Not what I meant.  'structs' don't end up in the global namespace as long
as they're not used in global function signatures, so you can keep them as
is. I was thinking about functions.

Among all those not marked 'static' and don't have an osmo_ prefix, I didn't
yet do an exhaustive check to see what was an oversight and what's really
needed to be global.

>>  - Did you check (and test in make test) that it works for all codes
>> that matches
>>    "if ((code->N <= 4) && ((code->K == 5) || (code->K == 7)))" ?
>
> Almost all codes used by osmo-bts and a few others are covered by make
> check. Rates N=5 are skipped and TCH/HR passes with the posted
> puncturing fix for osmo-bts.

I was more thinking about random codes. Like if someone invents a random
code with N=4 and K=5, will it work ? When implementing it, you didnt see
any other limitations that those right ?

>>    Also, to avoid exporting those internal symbols, I'm wondering if
>> #including the viterbi_gen.c from viterbi.c instead of compiling
>> separately wouldn't be better. But that's just a random idea ...
>
> I see three approaches:
>
> 1. Single file for generic and architecture specific implementations
> with large ifdef blocks.
> 2. Separate files with exported symbols (current patch).
> 3. Separate files with restricted visibility with
> __attribute__((__visibility__("hidden"))) or other combinations with
> the gcc -fvisibility flag.

I think we'll need to play with 3. Still probably need a prefix (not
the full "osmo_conv_", but something less conflicty thatn gen_)

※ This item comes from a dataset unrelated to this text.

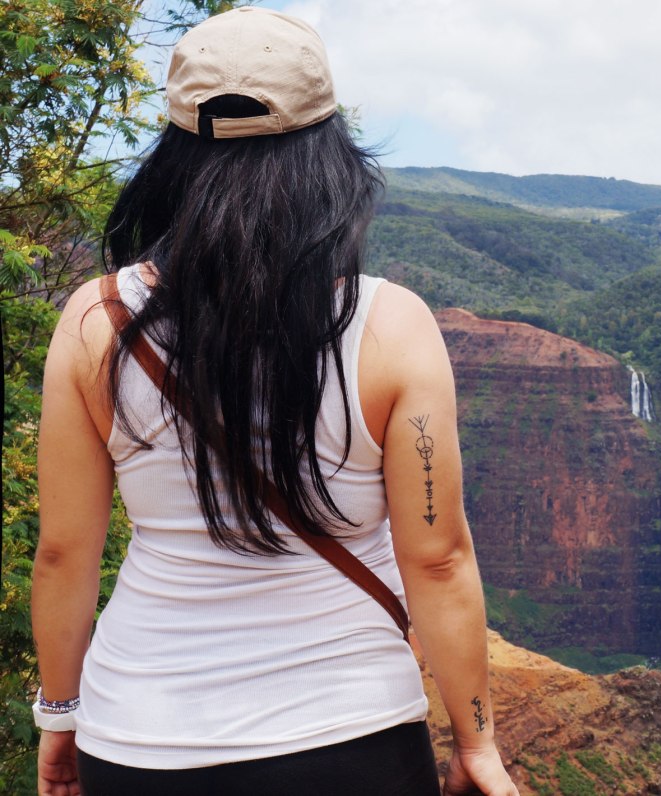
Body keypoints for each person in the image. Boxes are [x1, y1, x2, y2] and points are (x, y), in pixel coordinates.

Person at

> I was just noting performance observations. For example, the SSE K=5
> case on my machine is memory bound and not limited by compute
> resources. Given the effort to squeeze the current version behind the
> existing API, I won't be making breaking changes anytime soon.

When I designed the API, I did do benchmark and just repeated them, and
there is virtually no difference between the two versions. ( < 1% )

But I guess that's because in the current version, the 'decoder' struct
stores virtually nothing that can be re-used between different bursts.
(and malloc itself is pretty fast nowadays)

In your case there is the treillis derived from the 'code' struct. And I
guess this is where the performance hits comes from. An option would be
to have an internal 'cache' of codes that have been used in the past
so those data would be re-used.

Basic flow of a decoder_init would be:

{
  decoder = calloc(sizeof(decoder));

  treillis = get_from_cache(code)
  if (!treillis)
    treillis = put_in_cache(gen_treillis(code));

  decoder->treillis = treillis;
}

Since the number of different codes used in a single software is not
big, this should be
fairly easy to implement.

Cheers,

    Sylvain